I guess I’ve gotten over my writer’s block slump and am back at blogging again… I need it, it’s my therapy… Praying gives me strength, Family gives me good talk therapy and physical love, friends and support groups keep me going, and blogging gives me an added outlet to let it out and work through things… I managed to work through things quite fine when I had to cancel my talk therapy with the professional due to an insurance mess up… I already knew I had a good thing going, but it was good to see that it’s true, I can manage well if continue with what I know works well for me… At least, to get me back on track emotionally, and work through stressful situations.
Physically it’s still pretty bad, it’s just been plain rough and we have been trying to adjust to my increasing disability and finding myself in bed more often. The kids are starting to get used to it… When I’m stuck in bed over meal times they take delight in bringing me everything I need, utensils and drink and napkins and plate of food, and check on me to see if I need seconds. I’m getting lots and lots of hugs and snuggles, and we all are excited when I’m able to be upright and do more normal “mom” things around the house… It’s kind of funny, I cheer the youngest two on for their potty training achievements and they all cheer me on for making it out to the couch! I love those little dears!

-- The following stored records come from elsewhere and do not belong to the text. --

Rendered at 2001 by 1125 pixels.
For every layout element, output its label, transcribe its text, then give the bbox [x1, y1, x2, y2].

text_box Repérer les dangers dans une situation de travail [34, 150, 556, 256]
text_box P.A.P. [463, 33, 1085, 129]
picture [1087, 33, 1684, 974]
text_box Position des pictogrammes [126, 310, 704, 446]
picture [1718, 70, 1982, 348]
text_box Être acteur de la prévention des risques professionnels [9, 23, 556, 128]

Monday morning I was in bad shape all around, but my jaw and hands were affected the most… My hands were in fists and my jaw was spasmed shut, locked tight. Could barely get out enough syllables for people to know what I was trying to convey, couldn’t take my meds, and couldn’t eat… My jaw was that way for 3-4 hours, and I admit I was beginning to wonder just how long I should allow myself to be locked up and unable even try to help it with the few meds I have. In the meantime I managed to get my sister’s attention and the dear that she is knew without me having to struggle to make a sound that I needed to go to the bathroom and skillfully got me there… That day I wrote on FB that I have an awesome sister? Yup, that was the day she hauled me to the bathroom as if it was effortless, giving my uncooperative body the support it needed and slowly carefully guiding me to where I needed to go… Yes, she is awesome! She makes a wonderful nurse, a fantastic nanny, and an amazing teacher to my children. They have a pretty good education due to her dedicated and consistent tutelage. We are so spoiled and so blessed!
My jaw finally released on it’s own and I quickly downed meds and some food before it had a chance to change it’s mind… It was a rough day, and my speech came and went, but we managed. Help came in shifts, I didn’t have to worry about the children as I fell asleep and became almost oblivious to the pain for a while.

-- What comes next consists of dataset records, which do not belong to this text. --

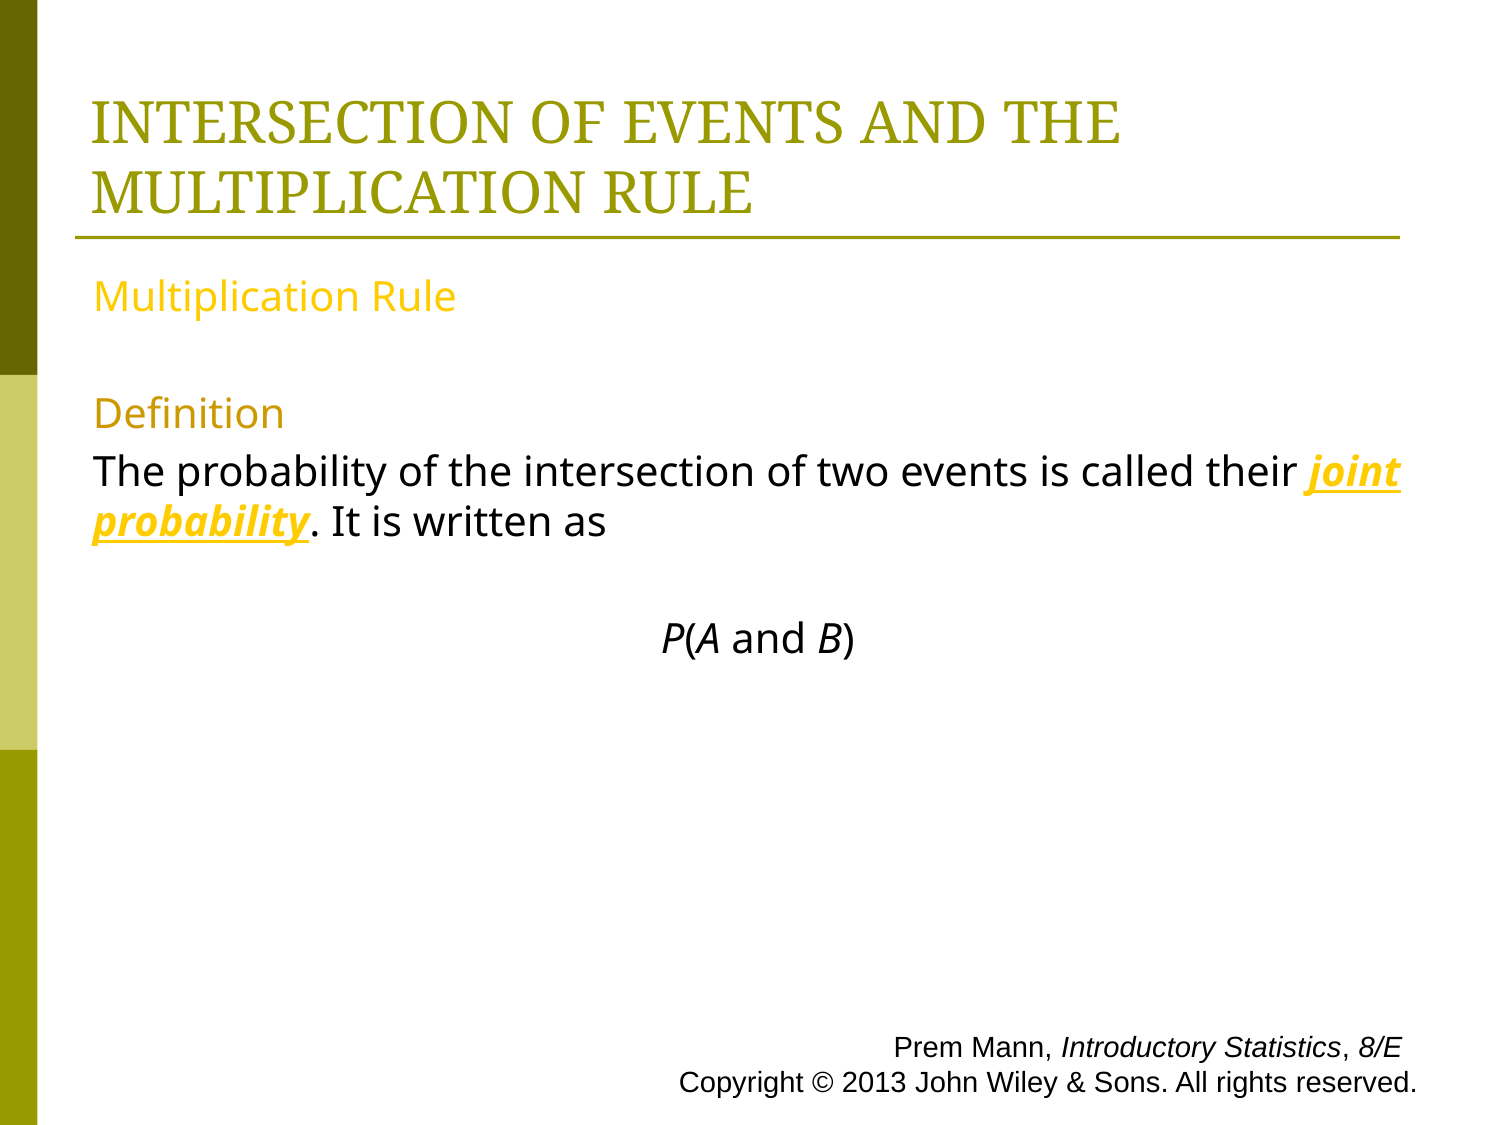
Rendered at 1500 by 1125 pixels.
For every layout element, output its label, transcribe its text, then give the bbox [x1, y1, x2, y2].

title INTERSECTION OF EVENTS AND THE MULTIPLICATION RULE [75, 45, 1425, 233]
text_box Prem Mann, Introductory Statistics, 8/E Copyright © 2013 John Wiley & Sons. All rights reserved. [664, 1020, 1449, 1106]
list Multiplication Rule Definition The probability of the intersection of two events is called their joint probability. It is written as P(A and B) [21, 262, 1438, 938]
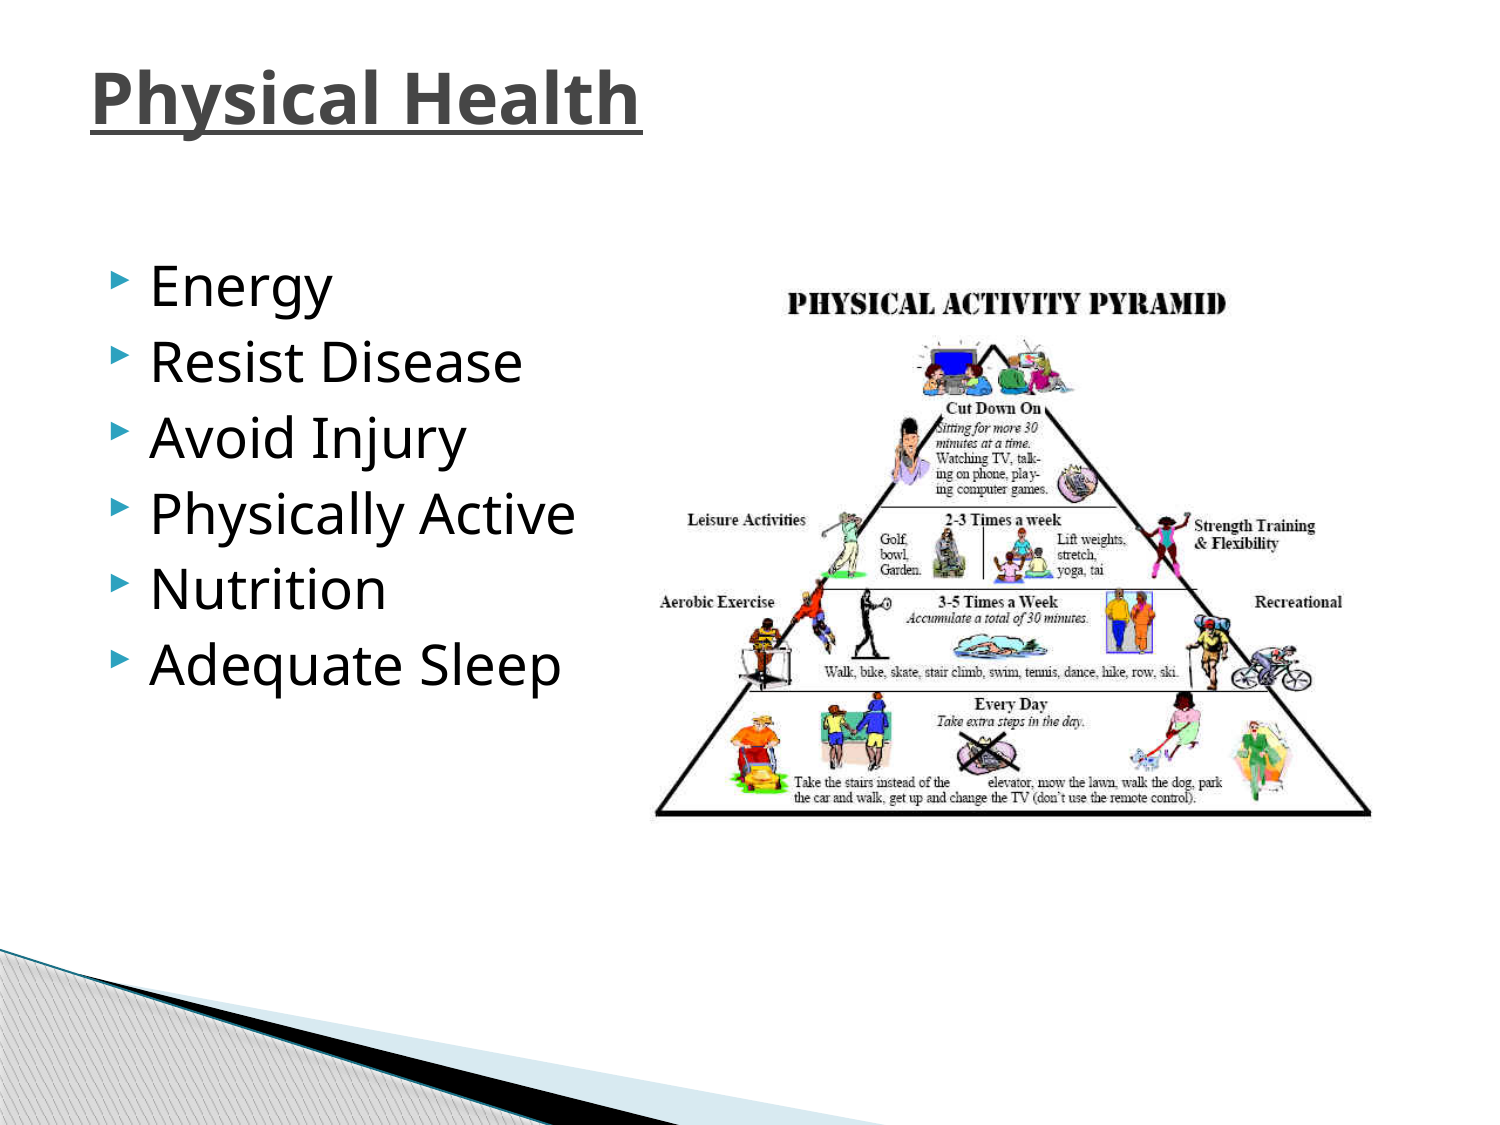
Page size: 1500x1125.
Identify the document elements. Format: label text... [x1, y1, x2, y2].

Tuesday was recovery day, still not so great, but not near as bad. I had to go take a fasting blood test (a repeat because they messed up the first one) was the first time I used the wheelchair in that office, but it went ok.

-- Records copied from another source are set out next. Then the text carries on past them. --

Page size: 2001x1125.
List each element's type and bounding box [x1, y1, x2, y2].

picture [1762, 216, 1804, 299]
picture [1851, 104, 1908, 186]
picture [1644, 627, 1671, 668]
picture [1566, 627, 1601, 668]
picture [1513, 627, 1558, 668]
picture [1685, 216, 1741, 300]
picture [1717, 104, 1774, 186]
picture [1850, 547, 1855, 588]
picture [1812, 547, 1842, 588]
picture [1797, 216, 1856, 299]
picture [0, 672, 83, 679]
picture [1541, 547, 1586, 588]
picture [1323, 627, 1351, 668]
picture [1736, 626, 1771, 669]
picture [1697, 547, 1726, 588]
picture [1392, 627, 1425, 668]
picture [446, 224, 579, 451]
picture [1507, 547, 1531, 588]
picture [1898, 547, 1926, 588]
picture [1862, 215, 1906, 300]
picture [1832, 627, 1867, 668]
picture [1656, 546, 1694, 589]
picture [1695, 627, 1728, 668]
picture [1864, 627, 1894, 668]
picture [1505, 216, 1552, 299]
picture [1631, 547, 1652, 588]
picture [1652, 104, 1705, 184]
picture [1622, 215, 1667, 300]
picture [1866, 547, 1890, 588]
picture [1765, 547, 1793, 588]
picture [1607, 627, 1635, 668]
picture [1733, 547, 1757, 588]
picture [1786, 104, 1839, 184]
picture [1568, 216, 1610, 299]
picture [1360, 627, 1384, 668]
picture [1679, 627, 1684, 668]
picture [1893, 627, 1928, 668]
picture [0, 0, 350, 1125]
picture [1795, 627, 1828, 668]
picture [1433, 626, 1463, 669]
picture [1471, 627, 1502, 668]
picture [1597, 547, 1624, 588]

Today was the day Mom wanted to take me to the store where they usually buy most our groceries, so I could see some of the new items they have and also get some ideas for easier quick meals for my husband to make for us on the weekends or whenever I or someone else was unable to make something… It was good to get out of the house, had been tired of dealing with two potty trainees and the fuss that all entails when it is supposedly nap time… Even with the wheelchair the trip around the small store was almost too much physically, but I wasn’t ready to go home yet so we got some ice cream and sat in the car relaxed and visiting for a while. Yes. Exactly what I needed!
Tomorrow my kind mother in law will take me to therapy… I’m looking forward to the opportunity to chat with her on the ride there and back and get caught up on things… Once I’m in therapy though, I’m not sure what I’ll talk about? Oh, who am I kidding, I’ll find something to talk about, I usually do. It’s been a while, and it’s always nice to get to see her… It seems though that the space between visits is naturally growing farther apart and that’s a good thing, even though she is a dear to talk to (and having a professional validate feelings is always nice!)… I still haven’t gotten any word on getting an appointment with the psychiatrist, so it seems the therapist and I don’t have much to work on other than chatting about how my week (or weeks) went…. Oh well, maybe she finally heard word from the neurologist for suggestions on how therapy is supposed to go.
Who knows… But it’s way past time for me to head to bed so I’d better wrap up this post… Sleep sounds pretty good since I missed much of any naptime today!
Tonight, I’m happy, I’m grateful, I’m hopeful… sometimes it’s hard emotionally, but, I’m adjusting.